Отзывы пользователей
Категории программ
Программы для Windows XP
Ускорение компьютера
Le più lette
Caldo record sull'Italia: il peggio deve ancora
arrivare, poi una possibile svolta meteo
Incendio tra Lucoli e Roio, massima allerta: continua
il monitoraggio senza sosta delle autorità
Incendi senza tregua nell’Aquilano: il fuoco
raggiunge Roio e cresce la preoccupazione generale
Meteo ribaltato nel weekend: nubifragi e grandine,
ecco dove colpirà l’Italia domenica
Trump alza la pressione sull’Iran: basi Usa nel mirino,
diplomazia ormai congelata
------------------------------------------------
ASSIGNMENT:
In full and without error, retype the entries above.

THE COMPLETED TASK:
Отзывы пользователей
Категории программ
Программы для Windows XP
Ускорение компьютера
Le più lette
Caldo record sull'Italia: il peggio deve ancora
arrivare, poi una possibile svolta meteo
Incendio tra Lucoli e Roio, massima allerta: continua
il monitoraggio senza sosta delle autorità
Incendi senza tregua nell’Aquilano: il fuoco
raggiunge Roio e cresce la preoccupazione generale
Meteo ribaltato nel weekend: nubifragi e grandine,
ecco dove colpirà l’Italia domenica
Trump alza la pressione sull’Iran: basi Usa nel mirino,
diplomazia ormai congelata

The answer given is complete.